The court below held according to the theory of the bill.
The statute is clear and imperative. Its constitutional validity is not questioned. It contains no qualification. We cannot interpolate what is claimed. Such a function is beyond the sphere of our power and duty. It is our business to execute the law as we find it, and not to make or modify it. In the disposition of property among creditors, equality is equity. It was the genius and purpose of the statute to secure this result as far as possible from the moment its aid was invoked, whether by debtor or creditor. The power of amendment is incident to all judicial administration. Its exercise is vital to the ends of justice. Tilton v. Cofield, 93 U. S. 163. The filing of the petition was a caveat to all the world. It was in effect an attachment and injunction. Thereafter all the property rights of the debtor were ipso facto in abeyance until the final adjudication. If that were in his favor they revived and were again in full force. If it were against him, they were extinguished as to him and vested in the assignee for the purposes of the trust with which he was charged. The bankrupt became, as it were, for many purposes, civiliter mortuus. Those who dealt with his property in the interval between the filing of the petition and the final adjudication, did so at their peril. They could limit neither the power of the court nor the effect of the final exercise of its jurisdiction. With the intermediate steps they had nothing to do. The time of the filing of the petition and the final result alone concerned them. In this case the title of the assignee is in all respects just what it would have been if the bankrupt had done nothing, and there had been no interposition by the appellants. Otherwise the efficacy of the act depended not upon its own language and meaning, but was only what others outside of the proceeding might choose to permit it to be. This would be a solecism, and largely defeat the purpose of the statute and the policy of Congress in enacting it. We concur entirely in the opinion of the circuit court upon the subject.

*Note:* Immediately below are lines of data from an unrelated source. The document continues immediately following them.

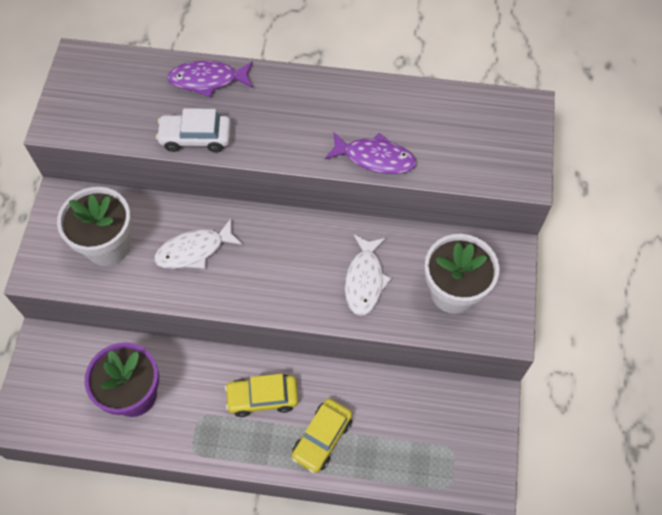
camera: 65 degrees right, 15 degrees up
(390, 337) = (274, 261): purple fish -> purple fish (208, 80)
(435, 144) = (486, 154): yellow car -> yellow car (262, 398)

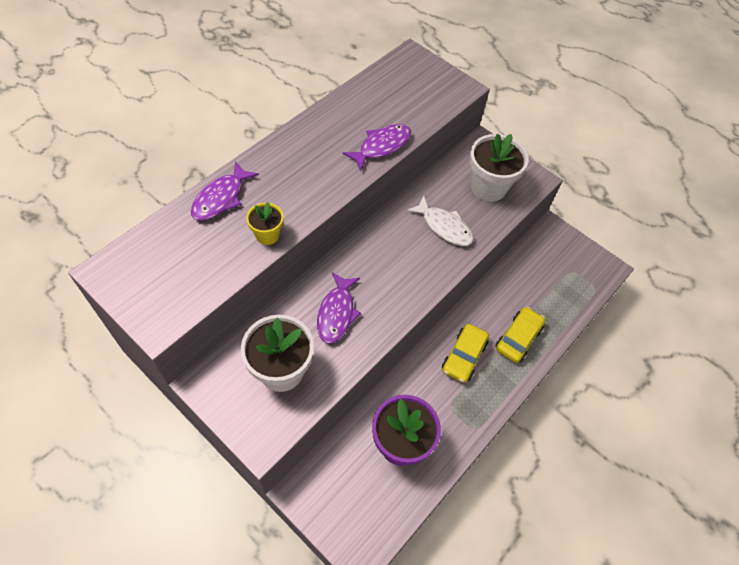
camera: 60 degrees left, 5 degrees down
(194, 250) = (337, 313): white fish -> purple fish
(196, 137) = (267, 235): white car -> yellow flower pot
(322, 438) = (518, 338): yellow car -> yellow car turned 120 degrees counterclockwise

The bankrupt was under arrest upon civil process when the
transaction complained of by the bill occurred, and the appellants knew of the filing of the petition against him, and of his utter insolvency when they received the assets.
Our opinion in this case disposes also of the other. The record shows that the rights of Witherow were settled and provided for by a decree in another litigation to which he and the assignee were parties. The cross-bills were properly dismissed.